All Medals at the Tokyo Olympics Recycled Old Phones and Laptops

All Medals at the Tokyo Olympics Recycled Old Phones and Laptops

The medals at the Tokyo Olympics were made from recycling electronic equipment such as smartphones and laptops. This breakthrough became a pilot project that will be continued for future Olympics.

UMMATIMES - When athletes take the podium to receive the medals they won, not only the athletes are proud, but also the people behind the Tokyo Medal Project. For the first time, the medals were made from recycled old electronic equipment such as smartphones and laptops.

"This campaign asks the public to donate their old electronic devices to the project," Tokyo Olympics spokesman Hitomi Kamizawa. "We are grateful for everyone's cooperation."

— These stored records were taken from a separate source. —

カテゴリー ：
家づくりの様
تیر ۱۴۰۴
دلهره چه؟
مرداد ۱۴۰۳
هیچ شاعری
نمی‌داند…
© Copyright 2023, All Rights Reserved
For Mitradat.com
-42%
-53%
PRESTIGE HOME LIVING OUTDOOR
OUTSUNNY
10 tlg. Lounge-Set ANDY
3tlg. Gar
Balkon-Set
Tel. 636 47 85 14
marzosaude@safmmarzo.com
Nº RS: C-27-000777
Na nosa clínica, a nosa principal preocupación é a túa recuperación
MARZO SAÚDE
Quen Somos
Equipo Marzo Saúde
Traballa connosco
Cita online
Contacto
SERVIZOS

In today's various electronic devices, there are precious metals worth billions, such as gold and silver. However, because the price of the equipment is getting cheaper, many people just throw away their old equipment. If these items are properly collected and recycled, these valuable materials can still be used.

Recycling supply chain

Over the course of two years, the Tokyo Medal Project collected enough materials to be recycled into about 5,000 bronze, silver and gold medals to be distributed to the winners at the Tokyo Olympics. Up to 90% of cities and villages in Japan are participating in this project, by setting up collection points for used electronic equipment. Hundreds of thousands of Japanese people donated old electronic devices that they no longer use.

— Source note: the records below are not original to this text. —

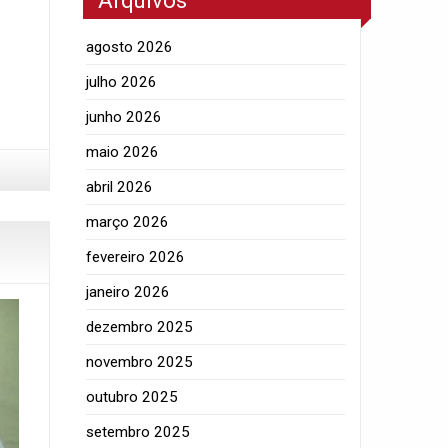
Arquivos
agosto 2026
julho 2026
junho 2026
maio 2026
abril 2026
março 2026
fevereiro 2026
janeiro 2026
dezembro 2025
novembro 2025
outubro 2025
setembro 2025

Overall, the recycling campaign resulted in approximately 32 kilograms of gold, 3,750 kg of silver and over 2,400 kg of bronze. The items collected all weighed nearly 80 tonnes, said Hitomi Kamizawa.

One of the main companies involved is Renet Japan Group whose business philosophy revolves around sustainability. "We developed a waste management movement for the medal project with the cooperation of many stakeholders, from the Japanese government to local communities," Renet Japan Group Director Toshio Kamakura.

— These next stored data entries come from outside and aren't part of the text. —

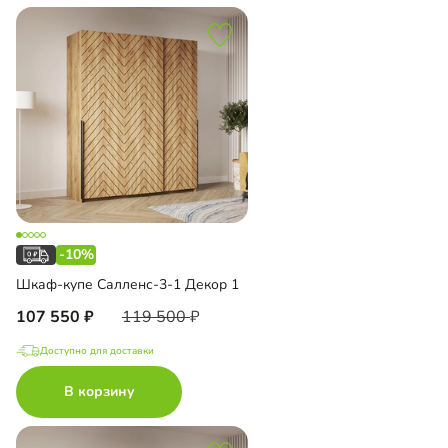
-10%
Шкаф-купе Салленс-3-1 Декор 1
107 550
119 500
Доступно для доставки
В корзину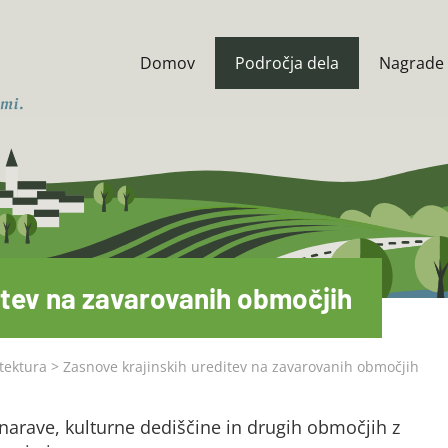
Domov
Področja dela
Nagrade 
itev na zavarovanih območjih
tektura
>
Zasnove krajinskih ureditev na zavarovanih območjih
narave, kulturne dediščine in drugih območjih z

When the project was launched in April 2017, there were only about 600 cities participating. By the end of the project in March 2019, more than 1,600 cities had participated. The organizers did hold massive promotions and opened up various collection points to make it easier for people to contribute, said Toshio Kamakura.

Collecting used electronic devices is only the first step. After the dismantling process, there is an extraction and refining process by the contractor, the recycled materials are then printed into the design concept created by Junichi Kawnishi - the winner of a test design competition that beat 400 other contestants.

Pilot project for the future

Japan will be the first country to issue all Olympic medals made from recycled materials. The concept already started at the 2016 Rio Olympics, where 30% of gold and silver medals were obtained from recycled materials. Welcoming the Paris Olympics in 2024, this medal recycling project will continue.

Worldwide in 2019 there were about 53.6 million tons of e-waste, or an average of about 7.3 kilograms for every world population. That much trash could fill 350 of the largest cruise ships in existence today, the United Nations says.

E-waste is increasing rapidly with the high demand for electronic gadgets, most of which are produced for short life cycles. Because of this, a broken phone or tablet is rarely repaired. Of that much waste, only about a fifth is recycled.